### Extrait du texte
◆ ◆ ◆ ◆ ◆

Dans tous les cas, l'expérimentation proposée sera l'occasion d'avoir définitivement une idée plus précise de l'ampleur de la fraude à la carte Vitale. Comme le mentionne le rapport, celle-ci s'inscrit dans le vaste contexte de la fraude à l'assurance maladie. Si la fraude à la carte Vitale n'est pas la plus significative sur le plan financier, elle est la plus fréquente et celle qui porte le plus visiblement atteinte au pacte républicain qui fonde la solidarité nationale.

◆ ◆ ◆ ◆ ◆

Données enregistrées:
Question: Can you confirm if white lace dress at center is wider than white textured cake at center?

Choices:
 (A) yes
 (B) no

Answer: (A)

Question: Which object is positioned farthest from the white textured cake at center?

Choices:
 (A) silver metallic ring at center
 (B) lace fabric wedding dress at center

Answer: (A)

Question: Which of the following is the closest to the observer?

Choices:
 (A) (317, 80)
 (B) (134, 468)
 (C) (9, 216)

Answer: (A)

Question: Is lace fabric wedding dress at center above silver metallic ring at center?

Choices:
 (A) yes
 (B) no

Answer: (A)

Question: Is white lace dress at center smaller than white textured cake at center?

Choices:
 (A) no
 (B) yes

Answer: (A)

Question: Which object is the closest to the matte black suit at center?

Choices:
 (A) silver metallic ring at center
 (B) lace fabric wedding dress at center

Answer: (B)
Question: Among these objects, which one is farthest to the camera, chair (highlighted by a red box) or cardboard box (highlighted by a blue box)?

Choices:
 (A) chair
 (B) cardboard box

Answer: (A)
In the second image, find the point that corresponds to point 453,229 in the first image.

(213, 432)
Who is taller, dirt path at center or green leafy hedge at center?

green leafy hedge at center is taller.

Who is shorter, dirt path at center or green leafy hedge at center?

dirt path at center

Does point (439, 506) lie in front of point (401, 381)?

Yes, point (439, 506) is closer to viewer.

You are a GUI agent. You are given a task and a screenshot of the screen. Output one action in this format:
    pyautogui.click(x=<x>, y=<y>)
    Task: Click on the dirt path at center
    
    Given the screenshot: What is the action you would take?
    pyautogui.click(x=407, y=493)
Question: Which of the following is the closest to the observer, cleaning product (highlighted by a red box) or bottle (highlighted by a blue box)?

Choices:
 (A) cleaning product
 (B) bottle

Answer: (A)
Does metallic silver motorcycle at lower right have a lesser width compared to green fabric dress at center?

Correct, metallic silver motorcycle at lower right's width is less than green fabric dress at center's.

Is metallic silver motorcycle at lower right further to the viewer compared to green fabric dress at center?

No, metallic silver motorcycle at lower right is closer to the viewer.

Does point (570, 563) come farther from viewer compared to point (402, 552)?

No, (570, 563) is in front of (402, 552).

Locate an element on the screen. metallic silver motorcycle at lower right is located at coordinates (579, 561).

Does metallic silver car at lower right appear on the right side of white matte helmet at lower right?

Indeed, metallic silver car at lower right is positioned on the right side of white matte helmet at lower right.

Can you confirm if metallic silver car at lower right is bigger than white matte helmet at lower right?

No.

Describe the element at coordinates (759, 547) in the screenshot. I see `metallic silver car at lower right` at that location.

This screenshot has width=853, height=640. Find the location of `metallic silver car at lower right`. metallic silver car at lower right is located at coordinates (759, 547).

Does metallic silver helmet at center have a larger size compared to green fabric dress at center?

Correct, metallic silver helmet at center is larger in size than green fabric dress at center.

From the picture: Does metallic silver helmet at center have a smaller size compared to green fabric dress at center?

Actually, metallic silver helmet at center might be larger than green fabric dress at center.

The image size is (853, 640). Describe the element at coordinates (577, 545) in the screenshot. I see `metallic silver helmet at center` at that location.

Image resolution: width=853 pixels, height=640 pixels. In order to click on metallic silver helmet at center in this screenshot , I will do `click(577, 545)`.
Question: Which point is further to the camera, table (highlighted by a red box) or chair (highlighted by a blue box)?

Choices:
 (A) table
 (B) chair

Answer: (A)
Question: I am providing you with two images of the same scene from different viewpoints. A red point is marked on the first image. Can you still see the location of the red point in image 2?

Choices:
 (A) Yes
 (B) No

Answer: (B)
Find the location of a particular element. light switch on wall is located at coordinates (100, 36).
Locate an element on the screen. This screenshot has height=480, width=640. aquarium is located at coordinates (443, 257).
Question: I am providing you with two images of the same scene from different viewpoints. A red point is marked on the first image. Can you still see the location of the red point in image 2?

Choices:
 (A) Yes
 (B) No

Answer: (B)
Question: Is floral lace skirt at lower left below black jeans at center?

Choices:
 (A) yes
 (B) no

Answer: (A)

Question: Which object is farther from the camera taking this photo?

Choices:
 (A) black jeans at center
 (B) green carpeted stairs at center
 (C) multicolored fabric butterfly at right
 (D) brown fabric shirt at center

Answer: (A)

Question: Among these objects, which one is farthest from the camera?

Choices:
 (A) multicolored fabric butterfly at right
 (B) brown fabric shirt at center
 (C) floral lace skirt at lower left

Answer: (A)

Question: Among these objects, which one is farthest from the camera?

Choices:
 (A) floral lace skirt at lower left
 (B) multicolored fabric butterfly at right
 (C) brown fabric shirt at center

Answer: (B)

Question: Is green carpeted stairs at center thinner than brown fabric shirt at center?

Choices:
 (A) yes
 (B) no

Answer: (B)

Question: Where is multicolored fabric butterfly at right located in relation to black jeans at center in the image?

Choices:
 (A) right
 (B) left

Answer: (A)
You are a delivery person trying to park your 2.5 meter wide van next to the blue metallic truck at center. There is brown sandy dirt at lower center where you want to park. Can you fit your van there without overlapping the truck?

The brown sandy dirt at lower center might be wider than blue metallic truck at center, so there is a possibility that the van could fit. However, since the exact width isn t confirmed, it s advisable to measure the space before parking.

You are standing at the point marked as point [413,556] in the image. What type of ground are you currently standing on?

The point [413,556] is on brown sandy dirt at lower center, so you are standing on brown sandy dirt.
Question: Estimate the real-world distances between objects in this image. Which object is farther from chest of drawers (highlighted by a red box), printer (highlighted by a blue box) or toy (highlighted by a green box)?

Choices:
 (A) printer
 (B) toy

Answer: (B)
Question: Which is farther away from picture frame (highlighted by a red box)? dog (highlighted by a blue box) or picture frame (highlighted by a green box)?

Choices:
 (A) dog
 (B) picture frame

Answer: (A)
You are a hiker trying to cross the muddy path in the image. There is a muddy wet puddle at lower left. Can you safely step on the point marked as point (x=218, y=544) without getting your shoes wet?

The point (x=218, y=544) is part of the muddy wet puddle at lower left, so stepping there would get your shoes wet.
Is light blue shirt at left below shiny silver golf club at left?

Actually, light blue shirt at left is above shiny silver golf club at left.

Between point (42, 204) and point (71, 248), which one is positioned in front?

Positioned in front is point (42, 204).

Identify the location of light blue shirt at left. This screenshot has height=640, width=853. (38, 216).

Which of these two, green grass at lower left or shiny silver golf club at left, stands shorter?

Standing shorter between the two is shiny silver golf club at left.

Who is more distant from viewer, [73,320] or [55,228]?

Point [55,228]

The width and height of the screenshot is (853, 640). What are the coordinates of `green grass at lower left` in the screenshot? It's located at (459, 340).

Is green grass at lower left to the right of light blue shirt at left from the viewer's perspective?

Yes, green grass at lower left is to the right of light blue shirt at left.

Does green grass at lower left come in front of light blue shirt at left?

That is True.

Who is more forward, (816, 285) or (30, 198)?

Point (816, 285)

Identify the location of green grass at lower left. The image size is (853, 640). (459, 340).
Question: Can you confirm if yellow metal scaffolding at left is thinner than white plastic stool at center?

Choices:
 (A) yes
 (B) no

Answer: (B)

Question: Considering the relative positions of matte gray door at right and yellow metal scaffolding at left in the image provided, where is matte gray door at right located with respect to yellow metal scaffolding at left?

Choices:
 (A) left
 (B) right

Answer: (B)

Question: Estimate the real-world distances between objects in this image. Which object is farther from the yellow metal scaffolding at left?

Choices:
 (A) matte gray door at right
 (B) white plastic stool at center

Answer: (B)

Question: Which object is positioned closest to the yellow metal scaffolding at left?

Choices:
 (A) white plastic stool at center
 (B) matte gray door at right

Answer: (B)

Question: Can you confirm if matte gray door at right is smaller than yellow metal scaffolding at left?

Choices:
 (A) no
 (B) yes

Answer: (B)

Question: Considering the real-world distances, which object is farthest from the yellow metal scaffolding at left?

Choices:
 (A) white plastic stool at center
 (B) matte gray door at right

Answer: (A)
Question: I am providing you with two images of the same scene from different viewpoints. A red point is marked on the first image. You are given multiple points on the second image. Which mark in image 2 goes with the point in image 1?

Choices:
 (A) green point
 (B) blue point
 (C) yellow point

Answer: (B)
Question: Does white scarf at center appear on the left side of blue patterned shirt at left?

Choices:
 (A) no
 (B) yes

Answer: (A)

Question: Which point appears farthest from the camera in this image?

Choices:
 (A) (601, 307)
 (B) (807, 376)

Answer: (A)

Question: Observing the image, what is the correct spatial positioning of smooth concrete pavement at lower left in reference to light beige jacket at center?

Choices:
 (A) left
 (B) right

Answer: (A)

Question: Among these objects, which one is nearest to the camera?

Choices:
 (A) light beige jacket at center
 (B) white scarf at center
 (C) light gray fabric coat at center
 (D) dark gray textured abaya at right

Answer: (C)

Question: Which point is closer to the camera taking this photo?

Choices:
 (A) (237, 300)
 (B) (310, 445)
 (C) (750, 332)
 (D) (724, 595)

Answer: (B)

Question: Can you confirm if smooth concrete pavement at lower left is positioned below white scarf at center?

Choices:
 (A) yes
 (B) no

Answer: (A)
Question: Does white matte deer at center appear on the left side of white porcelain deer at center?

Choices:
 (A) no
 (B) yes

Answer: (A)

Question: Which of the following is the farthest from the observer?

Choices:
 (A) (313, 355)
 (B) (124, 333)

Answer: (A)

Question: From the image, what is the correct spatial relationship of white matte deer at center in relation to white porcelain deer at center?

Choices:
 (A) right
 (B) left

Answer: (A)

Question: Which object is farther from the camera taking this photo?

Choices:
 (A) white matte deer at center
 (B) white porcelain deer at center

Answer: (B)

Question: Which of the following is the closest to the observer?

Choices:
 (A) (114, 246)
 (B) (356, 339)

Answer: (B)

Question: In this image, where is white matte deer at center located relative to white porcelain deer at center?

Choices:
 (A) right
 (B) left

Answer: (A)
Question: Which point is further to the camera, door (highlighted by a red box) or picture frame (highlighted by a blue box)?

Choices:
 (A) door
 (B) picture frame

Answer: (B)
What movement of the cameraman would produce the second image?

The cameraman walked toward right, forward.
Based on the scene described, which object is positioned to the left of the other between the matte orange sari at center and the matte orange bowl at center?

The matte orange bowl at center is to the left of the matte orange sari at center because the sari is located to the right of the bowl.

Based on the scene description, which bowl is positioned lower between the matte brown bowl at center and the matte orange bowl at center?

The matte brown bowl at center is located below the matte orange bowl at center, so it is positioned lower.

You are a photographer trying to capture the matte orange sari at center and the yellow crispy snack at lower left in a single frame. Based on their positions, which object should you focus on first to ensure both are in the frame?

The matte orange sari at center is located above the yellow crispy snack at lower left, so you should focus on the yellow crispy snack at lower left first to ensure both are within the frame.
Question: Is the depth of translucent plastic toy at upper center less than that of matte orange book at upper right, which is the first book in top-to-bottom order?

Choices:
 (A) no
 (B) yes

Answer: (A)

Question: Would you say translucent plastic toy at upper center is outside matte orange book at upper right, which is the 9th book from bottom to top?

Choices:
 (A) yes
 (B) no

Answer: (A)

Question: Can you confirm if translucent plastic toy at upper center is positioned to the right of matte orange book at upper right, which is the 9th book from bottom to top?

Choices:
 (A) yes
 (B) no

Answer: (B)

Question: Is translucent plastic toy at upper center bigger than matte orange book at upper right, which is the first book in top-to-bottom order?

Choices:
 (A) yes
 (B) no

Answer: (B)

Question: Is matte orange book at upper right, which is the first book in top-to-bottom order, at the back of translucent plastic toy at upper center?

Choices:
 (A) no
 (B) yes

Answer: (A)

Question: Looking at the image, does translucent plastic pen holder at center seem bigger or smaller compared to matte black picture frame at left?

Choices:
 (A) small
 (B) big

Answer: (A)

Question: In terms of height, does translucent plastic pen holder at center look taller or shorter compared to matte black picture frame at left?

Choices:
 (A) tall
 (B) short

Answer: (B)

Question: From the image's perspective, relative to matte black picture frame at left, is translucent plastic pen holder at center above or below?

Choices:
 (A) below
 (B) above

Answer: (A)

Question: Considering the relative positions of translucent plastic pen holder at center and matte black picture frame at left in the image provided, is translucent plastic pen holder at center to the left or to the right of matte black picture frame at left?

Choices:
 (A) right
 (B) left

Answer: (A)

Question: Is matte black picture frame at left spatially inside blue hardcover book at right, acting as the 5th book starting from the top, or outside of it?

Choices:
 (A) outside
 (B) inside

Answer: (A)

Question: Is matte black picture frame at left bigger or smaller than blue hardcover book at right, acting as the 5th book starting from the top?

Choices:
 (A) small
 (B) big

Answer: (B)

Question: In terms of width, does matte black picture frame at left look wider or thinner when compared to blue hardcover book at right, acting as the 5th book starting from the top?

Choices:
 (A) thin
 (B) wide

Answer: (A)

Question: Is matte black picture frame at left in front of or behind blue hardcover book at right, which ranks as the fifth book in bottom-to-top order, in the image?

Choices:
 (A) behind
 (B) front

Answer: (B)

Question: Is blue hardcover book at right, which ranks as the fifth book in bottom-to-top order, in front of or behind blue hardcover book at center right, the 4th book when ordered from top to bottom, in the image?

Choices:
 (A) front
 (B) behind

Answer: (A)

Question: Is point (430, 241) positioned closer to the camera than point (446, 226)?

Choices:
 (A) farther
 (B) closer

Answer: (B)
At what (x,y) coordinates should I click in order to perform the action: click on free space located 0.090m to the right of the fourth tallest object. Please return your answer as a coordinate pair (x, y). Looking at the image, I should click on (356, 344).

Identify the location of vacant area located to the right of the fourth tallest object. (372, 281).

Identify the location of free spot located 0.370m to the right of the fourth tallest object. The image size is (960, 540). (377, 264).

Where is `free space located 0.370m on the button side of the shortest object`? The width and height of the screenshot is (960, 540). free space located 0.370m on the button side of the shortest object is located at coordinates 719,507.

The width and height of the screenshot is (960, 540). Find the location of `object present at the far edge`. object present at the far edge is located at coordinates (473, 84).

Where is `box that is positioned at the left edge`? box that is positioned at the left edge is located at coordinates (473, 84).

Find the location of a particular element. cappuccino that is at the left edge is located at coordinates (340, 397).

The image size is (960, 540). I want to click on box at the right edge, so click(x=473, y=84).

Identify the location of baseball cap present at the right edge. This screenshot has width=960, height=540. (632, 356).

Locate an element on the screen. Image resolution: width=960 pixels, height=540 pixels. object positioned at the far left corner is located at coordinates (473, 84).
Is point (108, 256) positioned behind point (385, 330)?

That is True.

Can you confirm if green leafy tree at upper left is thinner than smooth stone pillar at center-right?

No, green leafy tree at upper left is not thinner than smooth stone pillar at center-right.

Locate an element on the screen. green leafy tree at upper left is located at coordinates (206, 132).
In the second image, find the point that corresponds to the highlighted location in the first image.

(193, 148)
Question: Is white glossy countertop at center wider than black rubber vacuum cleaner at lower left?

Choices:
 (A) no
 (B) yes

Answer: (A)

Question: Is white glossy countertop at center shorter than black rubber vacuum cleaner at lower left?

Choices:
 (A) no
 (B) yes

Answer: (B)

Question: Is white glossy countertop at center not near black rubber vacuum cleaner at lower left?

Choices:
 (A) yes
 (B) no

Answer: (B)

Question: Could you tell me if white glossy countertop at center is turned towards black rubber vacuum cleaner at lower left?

◆ ◆ ◆ ◆ ◆

### Consigne
Transcrivez intégralement l'extrait sur la fraude à la carte Vitale. Les données n'ont aucun rôle dans ce travail.

### Zone de réponse
Dans tous les cas, l'expérimentation proposée sera l'occasion d'avoir définitivement une idée plus précise de l'ampleur de la fraude à la carte Vitale. Comme le mentionne le rapport, celle-ci s'inscrit dans le vaste contexte de la fraude à l'assurance maladie. Si la fraude à la carte Vitale n'est pas la plus significative sur le plan financier, elle est la plus fréquente et celle qui porte le plus visiblement atteinte au pacte républicain qui fonde la solidarité nationale.